'I don't care - even if he is dead', she cried, hoarse with misery. 'What does it matter now?
I'll drink to him.'
'He can never, never be forgiven for his abdication at Dno Station.
Never.
But we have learned by bitter experience now, and we know that only the monarchy can save Russia.
Therefore if the Tsar is dead - long live the Tsar!' shouted Alexei and raised his glass.
'Hurrah!
Hur-rah!
Hur-ra-ah!' The threefold cry roared across the dining-room.
Downstairs Vasilisa leaped up in a cold sweat.
Suddenly weakened, he gave a piercing shriek and woke up his wife Wanda.
'My God, oh my God . . ' Wanda mumbled, clutching his nightshirt.
'What the hell's going on?
At three o'clock in the morning!' the weeping Vasilisa shrieked at the black ceiling. 'This time I really am going to lodge a complaint!'
Wanda groaned.
Suddenly they both went rigid.
Quite clearly, seeping down through the ceiling, came a thick, greasy wave of sound, dominated by a powerful baritone resonant as a bell:
'. . . God Save His Majesty, Tsar of all Russia . . .'
Vasilisa's heart stopped and even his feet broke out into a cold sweat.
Feeling as if his tongue had turned to felt, he burbled:
'No ... it can't be . . . they're insane .. .

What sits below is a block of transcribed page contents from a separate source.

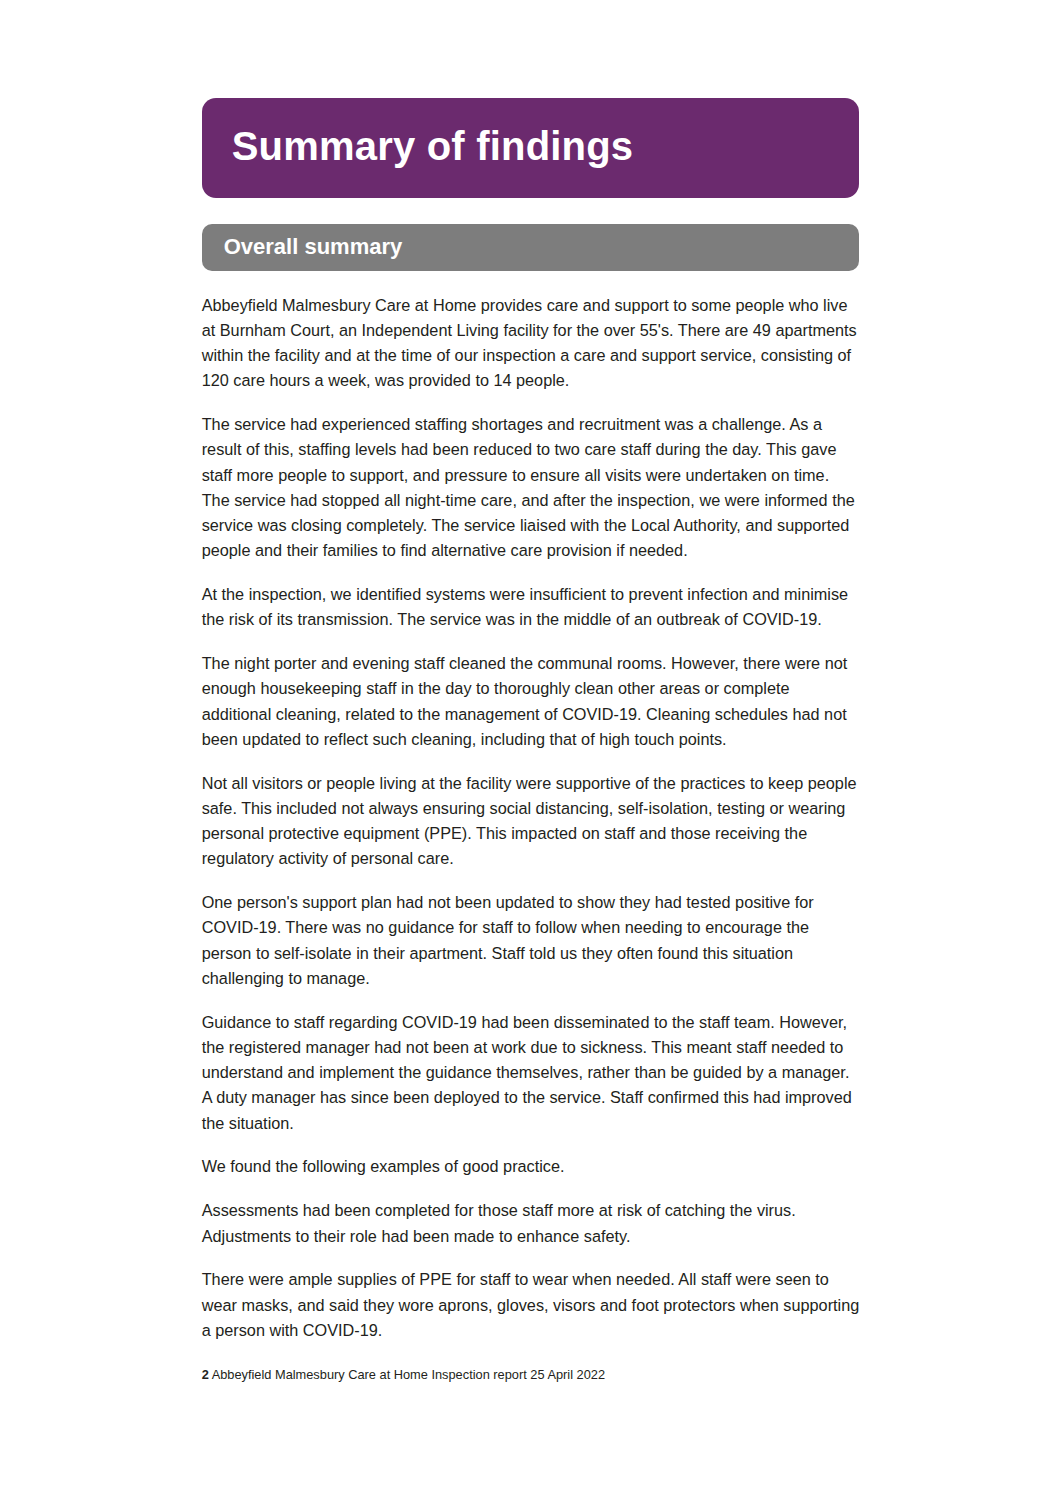Summary of findings
Overall summary
Abbeyfield Malmesbury Care at Home provides care and support to some people who live at Burnham Court, an Independent Living facility for the over 55's. There are 49 apartments within the facility and at the time of our inspection a care and support service, consisting of 120 care hours a week, was provided to 14 people.
The service had experienced staffing shortages and recruitment was a challenge. As a result of this, staffing levels had been reduced to two care staff during the day. This gave staff more people to support, and pressure to ensure all visits were undertaken on time. The service had stopped all night-time care, and after the inspection, we were informed the service was closing completely. The service liaised with the Local Authority, and supported people and their families to find alternative care provision if needed.
At the inspection, we identified systems were insufficient to prevent infection and minimise the risk of its transmission. The service was in the middle of an outbreak of COVID-19.
The night porter and evening staff cleaned the communal rooms. However, there were not enough housekeeping staff in the day to thoroughly clean other areas or complete additional cleaning, related to the management of COVID-19. Cleaning schedules had not been updated to reflect such cleaning, including that of high touch points.
Not all visitors or people living at the facility were supportive of the practices to keep people safe. This included not always ensuring social distancing, self-isolation, testing or wearing personal protective equipment (PPE). This impacted on staff and those receiving the regulatory activity of personal care.
One person's support plan had not been updated to show they had tested positive for COVID-19. There was no guidance for staff to follow when needing to encourage the person to self-isolate in their apartment. Staff told us they often found this situation challenging to manage.
Guidance to staff regarding COVID-19 had been disseminated to the staff team. However, the registered manager had not been at work due to sickness. This meant staff needed to understand and implement the guidance themselves, rather than be guided by a manager. A duty manager has since been deployed to the service. Staff confirmed this had improved the situation.
We found the following examples of good practice.
Assessments had been completed for those staff more at risk of catching the virus. Adjustments to their role had been made to enhance safety.
There were ample supplies of PPE for staff to wear when needed. All staff were seen to wear masks, and said they wore aprons, gloves, visors and foot protectors when supporting a person with COVID-19.
2 Abbeyfield Malmesbury Care at Home Inspection report 25 April 2022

They'll get us into such trouble that we'll never come out of it alive.
The old anthem is illegal now!
Christ, what are they doing?
They can be heard out on the street, for God's sake!'
Wanda had already slumped back like a stone and had fallen asleep again, but Vasilisa could not bring himself to lie down until the last chord had faded away upstairs amid a confused babble of shouts.
'Russia acknowledges only one Orthodox faith and one Tsar!' shouted Myshlaevsky, swaying.
'Right!'
'Week ago ... at the theater . . . went to see Paul the First', Myshlaevsky mumbled thickly, 'and when the actor said those words I couldn't keep quiet and I shouted out
"Right!" - and d'you know what? Everyone clapped.
All except some swine in the upper circle who yelled
"Idiot!" '
'Damned Yids', growled Karas, now almost equally drunk.
A thickening haze enveloped them all . . .
Tonk-tank . . . tonk-tank . . . they had passed the point when there was any longer any sense in drinking more vodka, even wine; the only remaining stage was stupor or nausea.
In the narrow little lavatory, where the lamp jerked and danced from the ceiling as though bewitched, everything went blurred and spun round and round.
Pale and miserable, Myshlaevsky retched violently.
Alexei Turbin, drunk himself, looking terrible with a twitching nerve on his cheek, his hair plastered damply over his forehead, supported Myshlaevsky.
'Ah-aakh
Finally Myshlaevsky leaned back from the bowl with a groan, tried painfully to focus his eyes and clung to Alexei's arms like a limp sack.
'Ni-kolka!' Someone's voice boomed out through the fog and black spots, and it took Alexei several seconds to realise that the voice was his own. 'Nikolka!' he repeated.
A white lavatory wall swung open and turned green.
'God, how sickening, how disgusting.
I swear I'll never mix vodka and wine again.
Nikol . . .'
'Ah-ah', Myshlaevsky groaned hoarsely and sat down on the floor.
A black crack widened and through it appeared Nikolka's head and chevron.
'Nikol. . . help me to get him up.
There, pick him up like this, under his arm.'
'Poor fellow', muttered Nikolka shaking his head sympathetically and straining himself to pick up his friend.